ISTRUZIONI:
1. Ritrascrivi dal brano su Verona la parte compresa tra "le sue lunghe" e "la direzione Verona.", estremi inclusi.
2. Secondo il brano su Verona, dove si trova il Ristorante Boccondivino?

BRANO CITATO:
· · · · ·

Di Verona avevamo già parlato nel nostro articolo del Veneto, nell’articolo odierno vi portiamo un itinerario alla scoperta di altri luoghi meravigliosi della città.

 

Verona, con le sue vecchie mura che l’attorniano

i suoi ponti dai parapetti merlati

le sue lunghe e larghe vie

i suoi ricordi del medioevo

ha una grande aria che incute rispetto

Paul Valèry

 

COME RAGGIUNGERE VERONA

Percorrendo la SS42 e poi la SP510 siamo giunti alla città di Brescia e poi abbiamo seguito la direzione Verona.

Prima cosa positiva è che non ci sono pedaggi autostradali.

La seconda è che le strade sono ampie, con limiti dai 90 ai 110Km e quindi molto scorrevoli.

Le cose negative sono le molte gallerie e i molti controlli della velocità, rispettate i limiti.

DOVE MANGIARE A VERONA

Un ristorante incantevole nel cuore della città e il Ristorante Boccondivino

Situato vicino al Ponte Pietra, sulla riva dell’Adige, è un ottimo ristorante con piatti locali e la pizza con forno a legna.

Abbiamo degustato il risotto all’Amarone, un vino con gradazione alcolica di 16° molto pregiato.

Prezzo giusto e personale veloce e gentile.

COSA VEDERE A VERONA

Parli di Verona e il pensiero và subito all’Arena di Verona, alla casa di Giulietta (dove c’è il balcone più visitato del mondo) e anche se non così famosa, alla casa di Romeo.

Abbiamo un rammarico per la casa di Giulietta: il Comune di Verona ha totalmente pulito i muri dai molti messaggi che gli innamorati hanno lasciato e quindi ora non si può scrivere più nulla.

· · · · ·

RECORD FORNITI:
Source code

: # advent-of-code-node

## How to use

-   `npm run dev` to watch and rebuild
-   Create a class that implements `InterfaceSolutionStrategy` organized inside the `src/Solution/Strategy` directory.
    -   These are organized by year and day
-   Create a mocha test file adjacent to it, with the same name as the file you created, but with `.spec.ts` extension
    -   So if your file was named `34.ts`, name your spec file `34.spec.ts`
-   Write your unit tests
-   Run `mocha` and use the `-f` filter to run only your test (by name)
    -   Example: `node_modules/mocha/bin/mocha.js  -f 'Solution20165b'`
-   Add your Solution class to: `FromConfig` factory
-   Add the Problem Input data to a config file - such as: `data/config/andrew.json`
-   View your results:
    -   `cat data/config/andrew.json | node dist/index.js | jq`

· · · · ·

SOLUZIONI:
1.
le sue lunghe e larghe vie

i suoi ricordi del medioevo

ha una grande aria che incute rispetto

Paul Valèry

 

COME RAGGIUNGERE VERONA

Percorrendo la SS42 e poi la SP510 siamo giunti alla città di Brescia e poi abbiamo seguito la direzione Verona.

2. Vicino al Ponte Pietra, sulla riva dell'Adige.